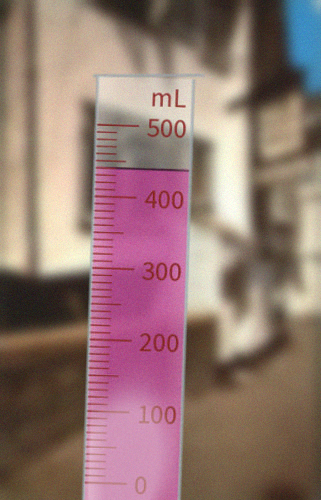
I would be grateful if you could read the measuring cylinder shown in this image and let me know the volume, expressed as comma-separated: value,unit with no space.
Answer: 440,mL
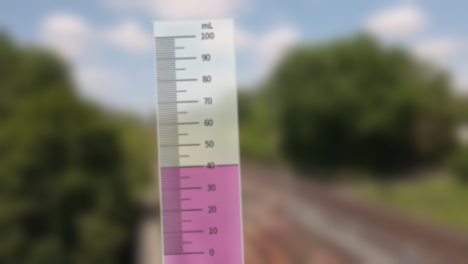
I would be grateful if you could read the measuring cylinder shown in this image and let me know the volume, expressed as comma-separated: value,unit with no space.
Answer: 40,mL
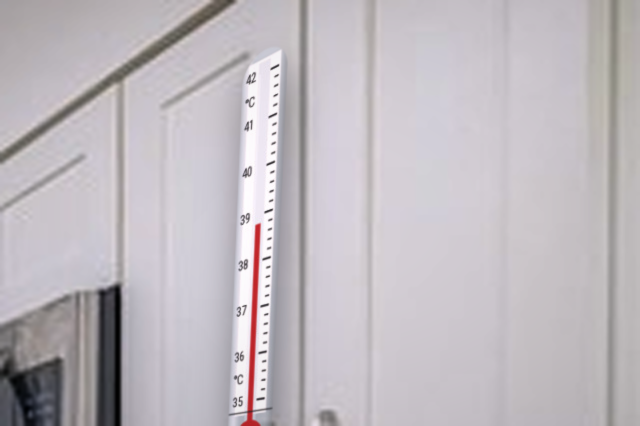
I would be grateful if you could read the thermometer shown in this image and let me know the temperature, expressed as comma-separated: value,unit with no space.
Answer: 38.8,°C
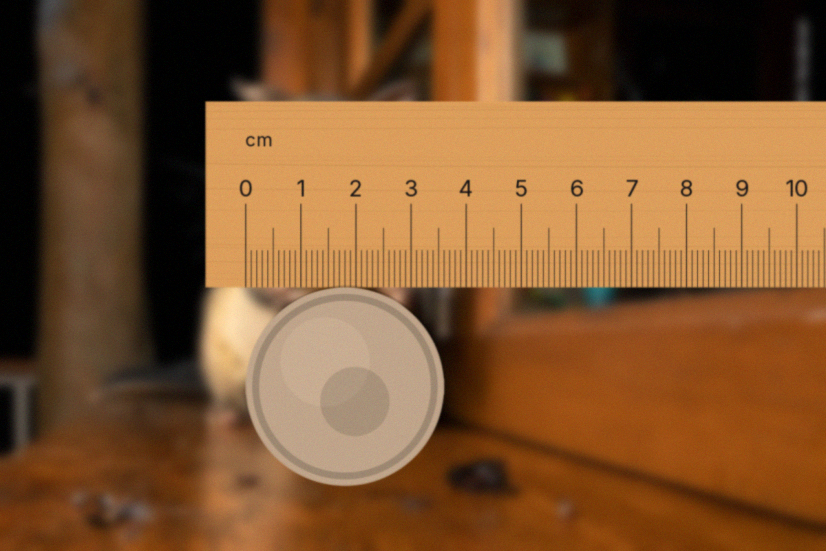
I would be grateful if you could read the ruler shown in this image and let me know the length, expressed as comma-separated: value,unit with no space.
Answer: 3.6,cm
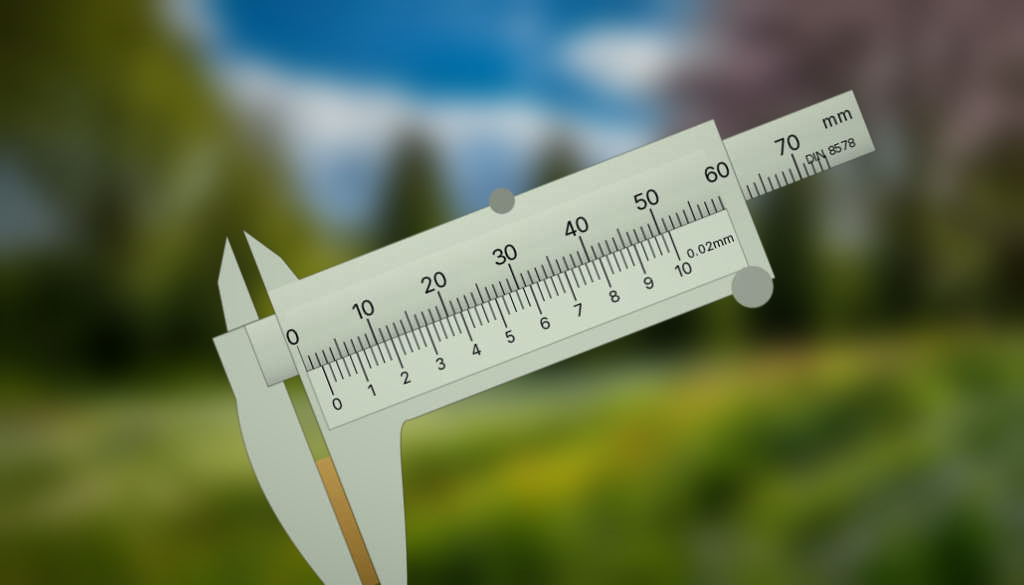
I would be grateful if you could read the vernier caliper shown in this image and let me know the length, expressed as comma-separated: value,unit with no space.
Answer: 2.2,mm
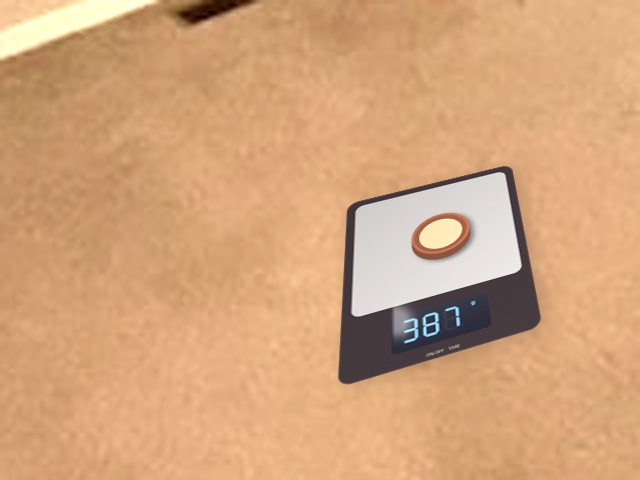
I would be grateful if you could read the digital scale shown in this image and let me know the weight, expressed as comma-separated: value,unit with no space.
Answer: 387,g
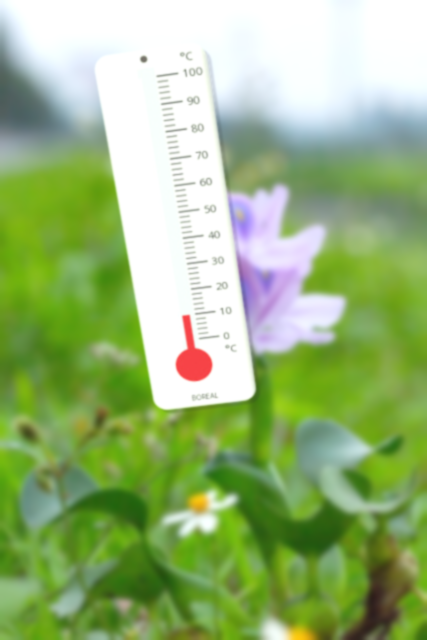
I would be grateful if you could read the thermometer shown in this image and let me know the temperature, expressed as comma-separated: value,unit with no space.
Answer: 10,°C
···
#### Problem description:
Rewrite the data from its start through the line containing "Answer: 387,g", inclusive, as a Markdown table with the columns Index and Entry, numbering each line and omitting blank lines and pictures.

#### Worked solution:
| Index | Entry |
|---|---|
| 1 | I would be grateful if you could read the measuring cylinder shown in this image and let me know the volume, expressed as comma-separated: value,unit with no space. |
| 2 | Answer: 440,mL |
| 3 | I would be grateful if you could read the measuring cylinder shown in this image and let me know the volume, expressed as comma-separated: value,unit with no space. |
| 4 | Answer: 40,mL |
| 5 | I would be grateful if you could read the thermometer shown in this image and let me know the temperature, expressed as comma-separated: value,unit with no space. |
| 6 | Answer: 38.8,°C |
| 7 | I would be grateful if you could read the ruler shown in this image and let me know the length, expressed as comma-separated: value,unit with no space. |
| 8 | Answer: 3.6,cm |
| 9 | I would be grateful if you could read the vernier caliper shown in this image and let me know the length, expressed as comma-separated: value,unit with no space. |
| 10 | Answer: 2.2,mm |
| 11 | I would be grateful if you could read the digital scale shown in this image and let me know the weight, expressed as comma-separated: value,unit with no space. |
| 12 | Answer: 387,g |